Adorable spider drawing from here.

Posted in Big Data | 6 Comments »

6 Responses

  1. Mathias Says:

    Did you have a look into scroogle? They use the google to let you search anonymously and give you 100 results back at a time. I’m not sure if they write how they do it, but they might.

  2. Diego E. Pettenò Says:

    I’d be surprised if just setting the user agent to one of a real browser is enough to fool Google. It definitely isn’t enough to fool me. My modsec custom ruleset is designed exactly to keep crawlers with fake user agent strings away from my site…

  3. James Says:

    https://ajax.googleapis.com/ajax/services/search/web?v=1.0&rsz=large&q=term&start=0

    Might have been worth a look. It’s limited to the top 64 results, eight at a time.

    You are likely to run afoul of their anti TOS-violation code if you hit it too fast, though that will apply to a normal Google search too. Alternately, adding &num=100 to a normal Google query might have sped things up a little.

  4. Multimedia Mike Says:

    To reiterate, the method outlined was absolutely successful and I was able to harvest hundreds of thousands of useful URLs. Google never blocked my crawler. I used Python’s urllib2 and the only header I modified was “User-Agent:”, cloned to simulate Apple’s Safari, according to my old code. My script had a random delay of 15-25 seconds between searches.

    @Diego: Is that a challenge? :-)

    @James: Yeah, I did just that (might not have been clear in the original post)– I requested 100 URLs at a time. Up to 10 searches for each term leading to possibly 1000 URLs/search.

  5. AD Says:

    I’ve never really had any use for storing a list of internet search results. But I can see that this could be a valuable excercise.

    Often I will want/need to search the web for some obscure result(s) within a pretty broad range on a given topic. The advanced search options or boolean in general can give you a narrowed search field but over time I’ve still had the best success in determining relevant search results by scanning the content descriptions. So far googles results still don’t look beyond the actual keywords and into the thematic elements of the pages themselves. Google doesn’t know when someone is talking about a movie when they’re not using the word movie or even if they aren’t mentioning the specific title in question (perhaps on purpose… hey, this is just an example).

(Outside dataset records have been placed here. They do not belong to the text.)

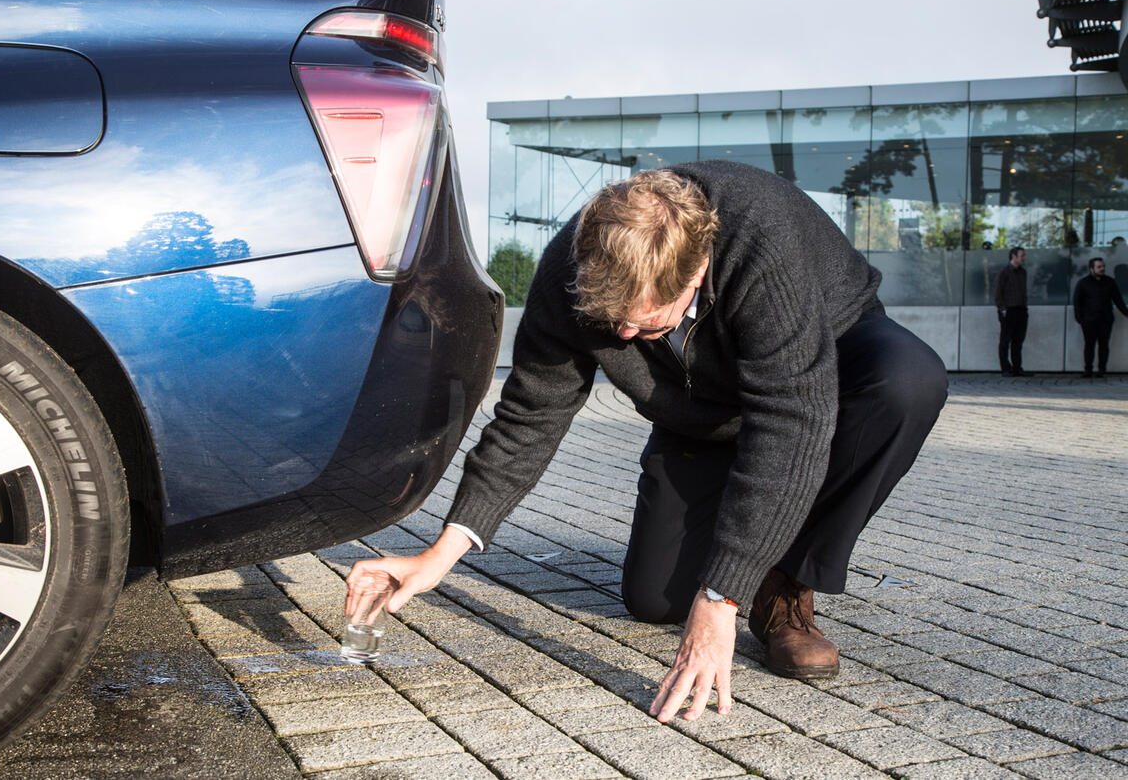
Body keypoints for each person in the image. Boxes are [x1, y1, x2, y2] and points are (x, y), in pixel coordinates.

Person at [347, 162, 947, 724]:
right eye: (617, 325)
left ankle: (786, 581)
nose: (629, 335)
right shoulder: (572, 270)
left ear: (697, 272)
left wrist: (720, 601)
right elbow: (532, 412)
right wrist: (440, 554)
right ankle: (746, 552)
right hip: (703, 414)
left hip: (829, 369)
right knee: (655, 600)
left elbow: (791, 425)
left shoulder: (763, 242)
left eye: (649, 323)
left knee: (908, 383)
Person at [1073, 257, 1128, 377]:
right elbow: (1077, 301)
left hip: (1105, 319)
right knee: (1089, 345)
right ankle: (1088, 370)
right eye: (1099, 267)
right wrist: (1079, 318)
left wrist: (1126, 313)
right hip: (1089, 320)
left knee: (1104, 345)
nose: (1102, 269)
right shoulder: (1083, 283)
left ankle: (1101, 370)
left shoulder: (1110, 282)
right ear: (1091, 268)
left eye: (1103, 266)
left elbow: (1118, 300)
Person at [994, 246, 1031, 377]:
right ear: (1013, 257)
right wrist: (1002, 309)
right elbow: (998, 293)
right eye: (1022, 256)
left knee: (1018, 341)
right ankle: (1005, 368)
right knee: (1005, 340)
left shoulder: (1023, 272)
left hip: (1021, 309)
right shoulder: (1004, 272)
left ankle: (1017, 367)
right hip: (1008, 310)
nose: (1024, 258)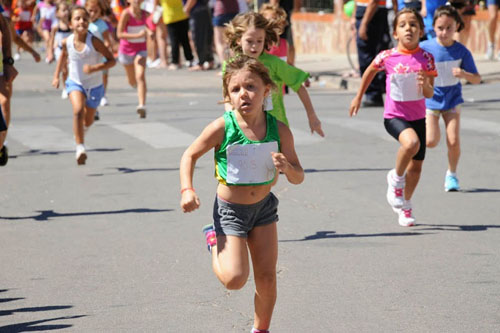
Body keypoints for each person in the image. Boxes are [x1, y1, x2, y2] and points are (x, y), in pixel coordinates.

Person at [180, 55, 304, 333]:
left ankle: (261, 330)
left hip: (263, 208)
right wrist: (187, 189)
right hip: (230, 211)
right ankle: (213, 239)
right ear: (228, 95)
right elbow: (189, 155)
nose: (243, 94)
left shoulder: (279, 130)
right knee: (235, 280)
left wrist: (287, 167)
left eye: (250, 87)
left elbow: (298, 175)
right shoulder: (223, 127)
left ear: (267, 90)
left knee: (267, 279)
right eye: (235, 90)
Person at [349, 8, 437, 226]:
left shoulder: (426, 59)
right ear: (395, 32)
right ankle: (395, 178)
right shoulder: (387, 56)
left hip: (418, 118)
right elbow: (369, 70)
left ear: (421, 30)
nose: (409, 28)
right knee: (411, 143)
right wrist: (358, 97)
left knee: (416, 168)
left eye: (413, 24)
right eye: (403, 25)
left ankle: (405, 206)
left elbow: (430, 93)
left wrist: (425, 84)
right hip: (394, 117)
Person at [224, 12, 324, 136]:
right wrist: (230, 119)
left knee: (281, 156)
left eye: (259, 41)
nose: (255, 46)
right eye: (249, 41)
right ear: (239, 40)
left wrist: (312, 116)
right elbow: (227, 97)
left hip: (274, 127)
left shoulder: (274, 63)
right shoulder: (231, 65)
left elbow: (298, 86)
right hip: (242, 129)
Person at [420, 5, 480, 191]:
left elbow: (477, 79)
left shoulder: (461, 51)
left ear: (456, 27)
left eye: (449, 28)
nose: (444, 32)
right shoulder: (425, 48)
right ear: (433, 28)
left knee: (453, 140)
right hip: (431, 100)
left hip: (452, 100)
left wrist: (464, 74)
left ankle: (452, 174)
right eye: (440, 28)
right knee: (430, 141)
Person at [52, 6, 116, 165]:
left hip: (95, 85)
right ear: (70, 23)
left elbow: (111, 60)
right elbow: (62, 57)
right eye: (77, 18)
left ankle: (81, 132)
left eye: (84, 19)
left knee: (88, 120)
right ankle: (80, 147)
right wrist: (56, 76)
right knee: (78, 111)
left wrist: (95, 68)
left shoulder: (94, 41)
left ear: (88, 22)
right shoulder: (67, 41)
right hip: (75, 83)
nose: (81, 21)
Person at [116, 0, 151, 118]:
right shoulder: (126, 14)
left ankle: (142, 105)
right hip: (126, 50)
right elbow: (119, 34)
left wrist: (150, 31)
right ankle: (136, 86)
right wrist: (137, 35)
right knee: (132, 81)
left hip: (141, 49)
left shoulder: (145, 13)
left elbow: (151, 26)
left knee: (140, 75)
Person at [355, 0, 392, 106]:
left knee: (367, 56)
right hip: (364, 11)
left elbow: (374, 2)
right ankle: (373, 92)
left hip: (371, 13)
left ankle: (374, 94)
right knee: (367, 55)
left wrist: (364, 24)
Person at [87, 0, 114, 109]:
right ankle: (90, 95)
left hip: (101, 55)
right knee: (89, 76)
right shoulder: (83, 23)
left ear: (100, 12)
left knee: (103, 75)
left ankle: (103, 95)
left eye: (95, 11)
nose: (92, 14)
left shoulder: (101, 24)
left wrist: (105, 51)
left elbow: (107, 40)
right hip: (88, 55)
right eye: (90, 11)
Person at [47, 1, 71, 99]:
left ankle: (71, 85)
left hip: (70, 50)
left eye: (67, 10)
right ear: (57, 13)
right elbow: (51, 40)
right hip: (60, 50)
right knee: (64, 70)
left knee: (70, 68)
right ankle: (65, 88)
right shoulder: (56, 26)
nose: (66, 12)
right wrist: (50, 53)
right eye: (63, 10)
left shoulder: (71, 25)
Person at [183, 0, 215, 70]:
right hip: (203, 9)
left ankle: (201, 63)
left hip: (197, 10)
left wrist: (186, 9)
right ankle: (209, 61)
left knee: (198, 38)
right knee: (206, 37)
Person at [212, 0, 239, 68]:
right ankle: (234, 65)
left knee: (219, 42)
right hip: (234, 10)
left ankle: (224, 66)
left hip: (221, 11)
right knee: (232, 41)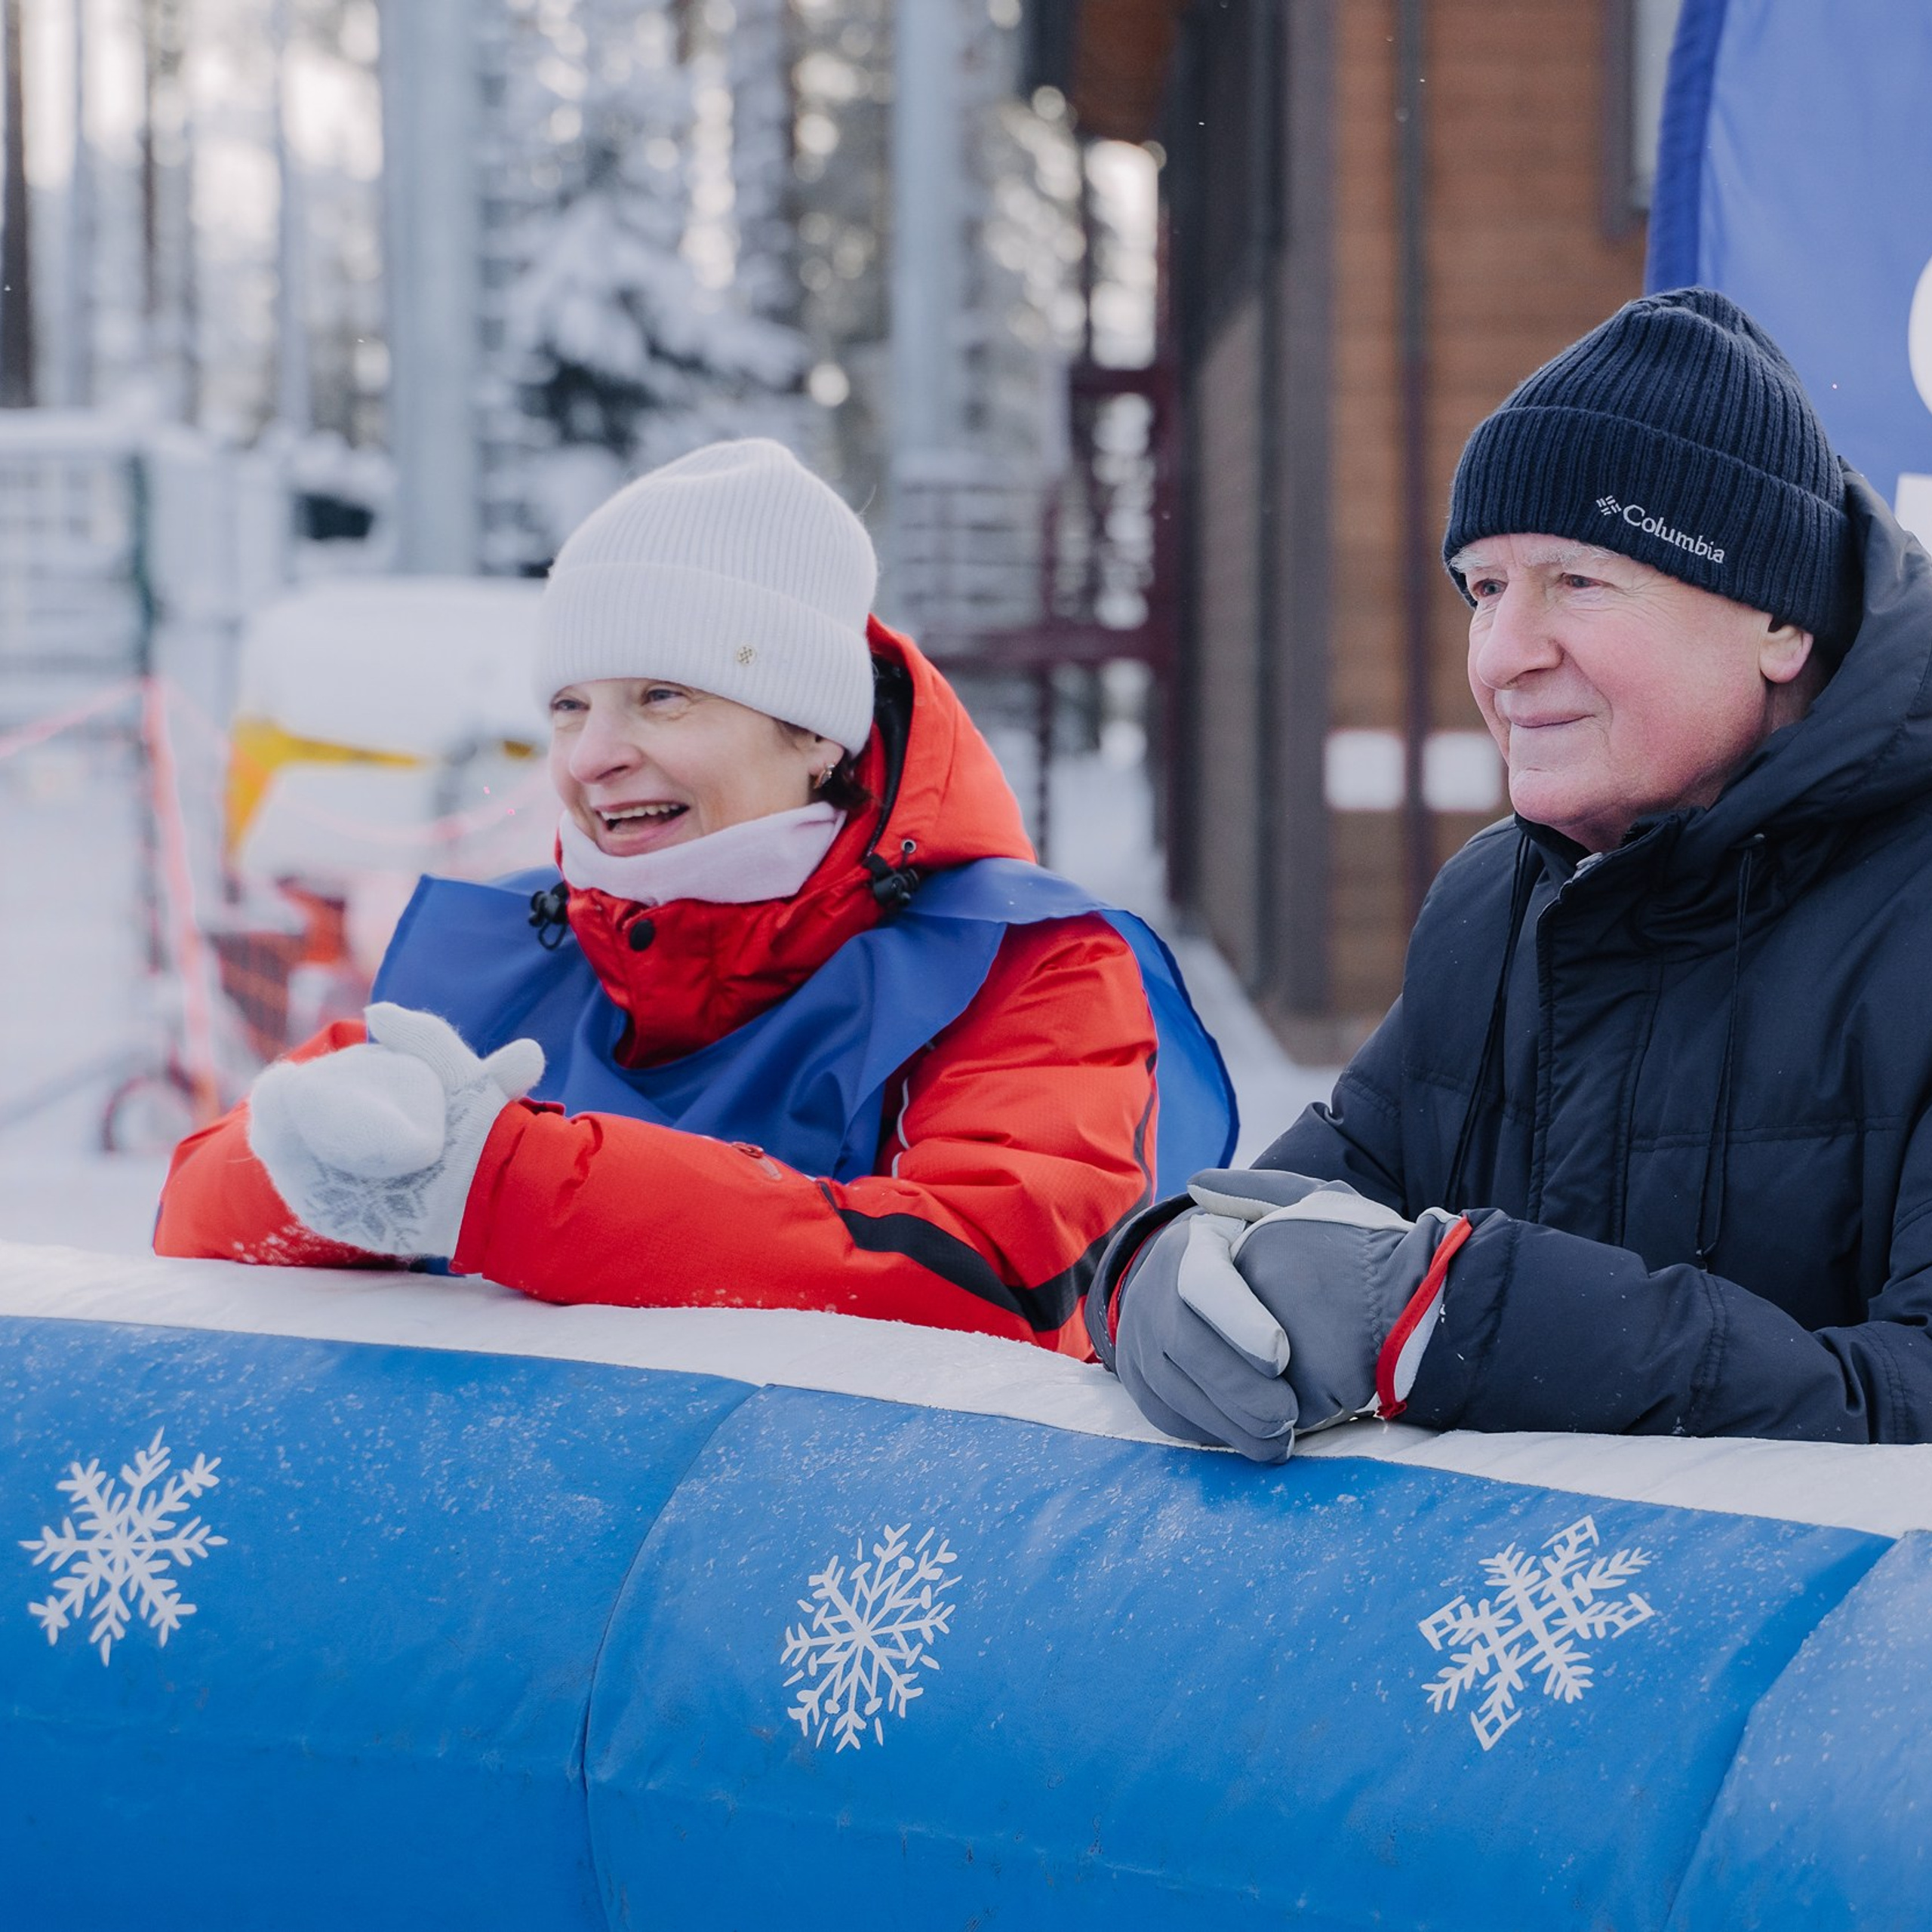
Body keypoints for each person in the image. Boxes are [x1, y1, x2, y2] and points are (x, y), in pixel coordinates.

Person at [156, 439, 1234, 1353]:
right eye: (571, 707)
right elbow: (200, 1210)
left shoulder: (1023, 966)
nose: (592, 756)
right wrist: (324, 1175)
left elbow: (1000, 1281)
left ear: (816, 732)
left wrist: (507, 1189)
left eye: (661, 698)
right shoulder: (521, 943)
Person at [1092, 286, 1932, 1452]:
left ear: (1779, 621)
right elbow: (1295, 1207)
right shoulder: (1498, 903)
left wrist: (1472, 1320)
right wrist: (1155, 1270)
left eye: (1579, 582)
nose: (1505, 656)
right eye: (1485, 589)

    While I’ve been finding Google’s search results have been getting a lot worse lately they still seem better than the alternatives. Lately there’s more and more pages of results that include exactly the same content descriptions but with a different URLS… Ther’s many many various Wiki pages and IMDB clones in countless languages that aren’t offering up actual original content. Why isn’t google good at filtering this out? So much of it is obviously shameless advertisers/phishers using other people’s content to lure in websurfers.

    So would crawling web results be useful? It sure would. A secondary program that could sort the thousands of results to my specs would be more than welcome. How hard would it be to group together all the entries with identical descriptions?

    Maintaining a list of relevant URLS combined with being able to crossreference this weeks search with the one I did a week/month/year ago would also tell me what pages are actually more likely to be new compared to something that got a new timestamp because of a blog comment or because it’s the same content but with new advertising.

  6. Multimedia Mike Says:

    @AD: You might be onto something here.